I made this photo during a winter holiday visit home to Taiwan while I was in college. Both my grandfathers loved having their picture taken. They were so regal & stoic, so proud & handsome in that Chinese grandfatherly kind of way. This is my mother’s father, who I knew as Gong Gong. His Chinese name, as we knew it, was Chu Hsu, but when I started researching my family genealogy & interviewed my mom’s oldest sister, I found out that Gong Gong was actually born Zhe-Chiang Hsu in September 0f 1904. When he was 15, he wanted to become a teacher, but he was two years too young to do so according to Chinese law. So, he borrowed his cousin’s birth certificate, & was permitted to study & get a teaching certificate. And from then on, he had to continue to use his cousin’s name! I wonder what name his cousin used…

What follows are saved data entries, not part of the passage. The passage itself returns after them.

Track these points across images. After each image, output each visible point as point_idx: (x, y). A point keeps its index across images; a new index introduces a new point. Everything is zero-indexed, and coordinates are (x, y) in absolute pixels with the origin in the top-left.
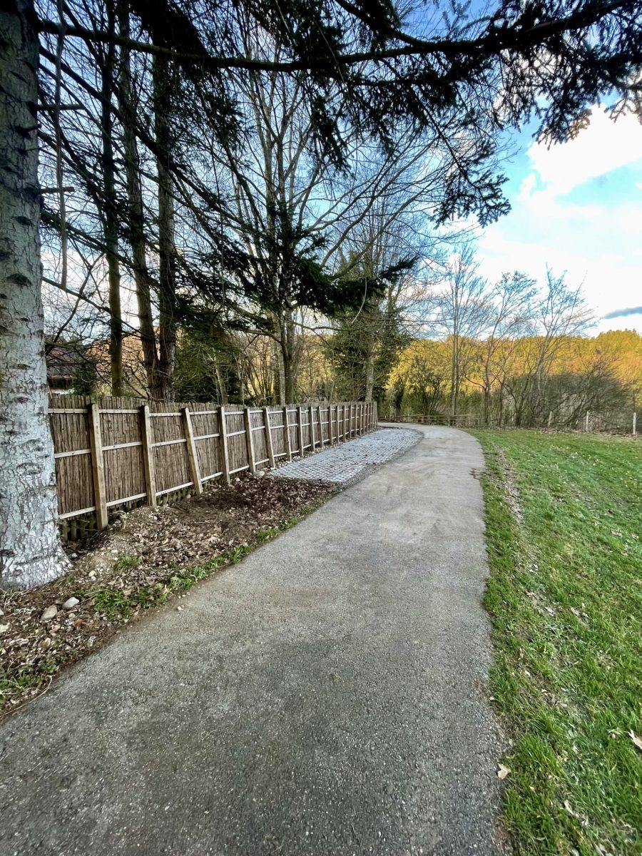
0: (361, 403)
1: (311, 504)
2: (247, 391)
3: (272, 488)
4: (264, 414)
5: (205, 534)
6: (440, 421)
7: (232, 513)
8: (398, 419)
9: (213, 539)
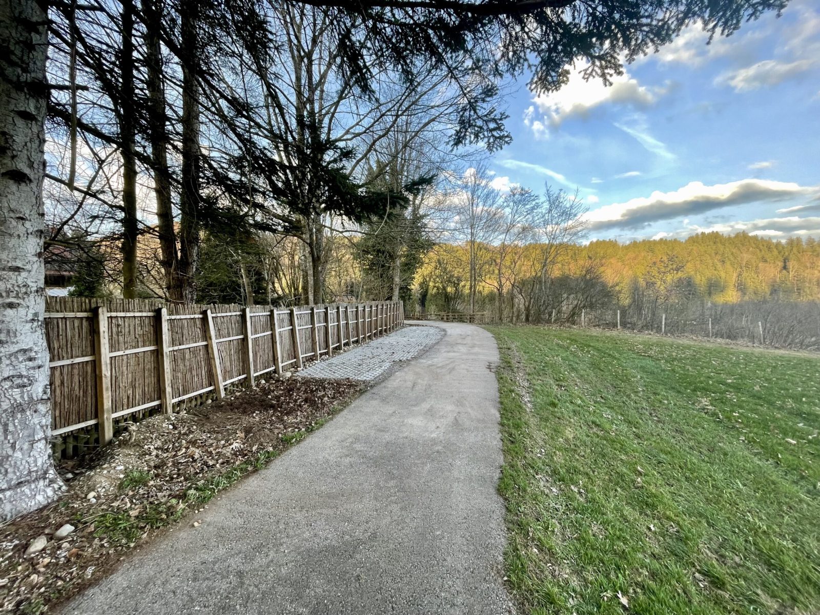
0: (388, 302)
1: (339, 404)
2: (274, 290)
3: (299, 389)
4: (291, 314)
5: (227, 441)
6: (461, 319)
7: (257, 417)
8: (423, 317)
9: (236, 445)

I love this photo because it captures everything about my Gong Gong that I loved so much–his perfect posture (he did Tai Chi Chuan & walked every day until he passed), his wise, scholarly expression, his cane, his jacket, & how unruffled he is by the wind blowing his beard. According to Chinese tradition, a man is not to shave for one month when his wife passes away; I think it’s meant to show that you’re grieving so much, you can’t possibly care about your appearance. My grandmother died when my Gong Gong was 77; he never shaved again, & wore his beard until he died at the age of 91.

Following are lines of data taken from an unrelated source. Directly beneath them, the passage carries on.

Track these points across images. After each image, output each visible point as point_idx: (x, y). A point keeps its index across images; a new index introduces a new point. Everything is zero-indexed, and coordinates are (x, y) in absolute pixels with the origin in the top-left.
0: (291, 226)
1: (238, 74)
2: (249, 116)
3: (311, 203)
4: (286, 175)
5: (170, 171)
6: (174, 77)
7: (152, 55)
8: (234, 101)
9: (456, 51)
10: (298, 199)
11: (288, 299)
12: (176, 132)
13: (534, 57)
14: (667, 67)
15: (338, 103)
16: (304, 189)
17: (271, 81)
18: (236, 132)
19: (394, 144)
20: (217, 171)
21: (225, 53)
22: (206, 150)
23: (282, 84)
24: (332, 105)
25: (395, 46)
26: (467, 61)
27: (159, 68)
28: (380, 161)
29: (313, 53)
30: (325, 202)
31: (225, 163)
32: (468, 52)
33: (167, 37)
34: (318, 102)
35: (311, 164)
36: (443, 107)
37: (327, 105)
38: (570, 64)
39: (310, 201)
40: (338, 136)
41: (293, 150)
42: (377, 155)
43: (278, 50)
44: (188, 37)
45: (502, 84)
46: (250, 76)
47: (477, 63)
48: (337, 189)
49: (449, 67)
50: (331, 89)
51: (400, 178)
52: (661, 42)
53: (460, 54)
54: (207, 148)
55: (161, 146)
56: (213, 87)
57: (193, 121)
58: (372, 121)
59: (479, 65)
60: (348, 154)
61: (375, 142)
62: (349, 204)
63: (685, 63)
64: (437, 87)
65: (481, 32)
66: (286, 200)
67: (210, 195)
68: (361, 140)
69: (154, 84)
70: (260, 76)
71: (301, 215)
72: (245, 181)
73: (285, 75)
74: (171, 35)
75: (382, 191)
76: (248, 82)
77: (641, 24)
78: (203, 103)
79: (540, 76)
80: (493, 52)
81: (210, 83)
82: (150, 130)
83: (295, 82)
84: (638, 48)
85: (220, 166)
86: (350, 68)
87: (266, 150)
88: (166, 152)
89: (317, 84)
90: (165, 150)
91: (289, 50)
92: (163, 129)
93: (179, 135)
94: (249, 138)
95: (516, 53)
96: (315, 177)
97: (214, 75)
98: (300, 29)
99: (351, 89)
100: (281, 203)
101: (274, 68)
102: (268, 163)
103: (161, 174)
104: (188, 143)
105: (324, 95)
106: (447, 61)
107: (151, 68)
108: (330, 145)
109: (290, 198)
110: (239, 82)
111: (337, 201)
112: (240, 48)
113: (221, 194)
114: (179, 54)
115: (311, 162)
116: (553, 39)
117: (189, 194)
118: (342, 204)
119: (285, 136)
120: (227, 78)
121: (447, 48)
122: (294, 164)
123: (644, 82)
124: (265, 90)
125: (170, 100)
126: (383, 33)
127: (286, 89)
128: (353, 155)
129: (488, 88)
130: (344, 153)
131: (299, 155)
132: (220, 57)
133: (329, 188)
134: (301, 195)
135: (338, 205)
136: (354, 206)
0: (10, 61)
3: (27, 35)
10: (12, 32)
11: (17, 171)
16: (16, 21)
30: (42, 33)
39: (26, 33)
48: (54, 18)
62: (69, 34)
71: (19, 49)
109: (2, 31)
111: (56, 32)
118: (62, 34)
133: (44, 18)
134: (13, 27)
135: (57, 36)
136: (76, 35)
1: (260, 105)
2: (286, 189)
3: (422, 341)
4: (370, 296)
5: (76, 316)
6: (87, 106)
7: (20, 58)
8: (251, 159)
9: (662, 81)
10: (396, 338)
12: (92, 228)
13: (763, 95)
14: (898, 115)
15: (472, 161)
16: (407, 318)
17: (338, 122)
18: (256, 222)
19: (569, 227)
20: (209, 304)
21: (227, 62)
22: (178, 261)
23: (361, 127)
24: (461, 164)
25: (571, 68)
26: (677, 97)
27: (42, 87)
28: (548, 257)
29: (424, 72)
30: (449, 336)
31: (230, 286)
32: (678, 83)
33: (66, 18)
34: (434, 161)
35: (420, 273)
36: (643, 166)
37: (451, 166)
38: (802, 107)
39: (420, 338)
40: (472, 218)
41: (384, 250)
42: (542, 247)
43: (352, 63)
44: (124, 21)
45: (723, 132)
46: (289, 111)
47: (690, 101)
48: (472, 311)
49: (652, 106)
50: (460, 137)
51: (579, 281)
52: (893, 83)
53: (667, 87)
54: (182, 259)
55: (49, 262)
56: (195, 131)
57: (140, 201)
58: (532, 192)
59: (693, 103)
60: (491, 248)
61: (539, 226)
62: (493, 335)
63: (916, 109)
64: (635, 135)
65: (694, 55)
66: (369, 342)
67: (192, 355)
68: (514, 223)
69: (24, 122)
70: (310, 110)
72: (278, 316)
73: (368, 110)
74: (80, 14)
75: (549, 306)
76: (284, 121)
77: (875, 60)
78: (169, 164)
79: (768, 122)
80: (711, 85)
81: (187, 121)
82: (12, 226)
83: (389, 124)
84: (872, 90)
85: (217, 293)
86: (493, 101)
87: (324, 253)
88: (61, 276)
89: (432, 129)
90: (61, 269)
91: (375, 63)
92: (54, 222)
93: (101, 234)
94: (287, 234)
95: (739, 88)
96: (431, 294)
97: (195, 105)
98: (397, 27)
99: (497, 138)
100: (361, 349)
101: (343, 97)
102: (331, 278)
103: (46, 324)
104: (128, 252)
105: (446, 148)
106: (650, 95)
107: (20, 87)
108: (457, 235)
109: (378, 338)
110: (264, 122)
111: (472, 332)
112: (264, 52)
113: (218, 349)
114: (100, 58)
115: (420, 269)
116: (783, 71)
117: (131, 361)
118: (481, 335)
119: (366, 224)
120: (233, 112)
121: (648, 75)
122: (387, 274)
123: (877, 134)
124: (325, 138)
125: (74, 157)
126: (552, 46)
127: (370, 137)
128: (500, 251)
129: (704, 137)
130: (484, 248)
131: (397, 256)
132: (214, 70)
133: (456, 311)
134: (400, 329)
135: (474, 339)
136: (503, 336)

I was so lucky to have spent much of my childhood with my grandparents. Gong Gong walked me to & from school each day. He took me to the park. I don’t remember much of what we talked about, but I do remember watching him at his desk as he wrote in his journal every day. I would stand at the doorway & wonder what he was chronicling. And I watched as he exercised, swinging his arms & hands front & back as part of his Tai Chi. And everyday, he would walk & count the number of steps he took–I think his goal was 5,000 (or was it 10,000?) a day.
When my grandfather was older, he started to lose his hearing. I would sit with him while he watched TV, & we didn’t talk much, but I always felt such a sense of calm & safety near him. I have no idea what he thought of me; I was wild as a teenager, but he never seemed to judge me. I felt really happy just reading a novel near him while he watched the news, & if I saw that he had dozed off, I would just lay my book on my chest & take a nap next to him.
And on a photographic-cultural note, I was so excited to send this photograph to him, because I had hand-printed it myself in my makeshift darkroom in my apartment bathroom. “Sloppy borders” were my new obsession, so I included one on his portrait, because I thought it made it extra artsy. When I went home to visit, I noticed that he didn’t have my picture displayed in his room as I had hoped. In fact, it wasn’t anywhere in the house. When I asked my mom about it, she finally told me that in Chinese culture, black outlines only appear on stationery that announces someone’s death. So, I had unwittingly created an unlucky portrait of my grandfather–I was so mortified! I reprinted one for him without it & put it in a burgundy frame, but I don’t know that I ever undid the faux pas.
This is a scan from my original handmade silver gelatin print. I forgot how much I miss holding a print in my hand in this day & age of digital. I love the feeling of the matte Ilford paper, & I like that I can see how the color is beginning to turn where the chemicals are showing through. This print must be about 20 years old now. It’s hard to believe that I made something that long ago that I still love like the first time I saw the image floating out of the water.

Dear Pei,
This picture and what you wrote brought tears to my eyes. You totally captured how gong gong was in our minds. This is such a precious and touching piece of memory!
Love,
Bei
Beautiful
I remember that apartment, that darkroom and that photo!!! 20 years – no way. You have always had great talent. Love you. Jen
@Jenn–I know, can you believe that was 20 years ago we were living together?? Thanks, gal, for your sweet words. You were one of my muses when I got to shoot you whenever the mood struck us! I’ll have to feature you from Alice’s Archives in a future post!
@Steph–Thank you!! 🙂
@Bei–So wonderful to have you to share the memory of him. We were so lucky to have been able to live with him & Bubu. And I know your memories must be even sharper, because I was so little; there’s so much more I wish I remembered!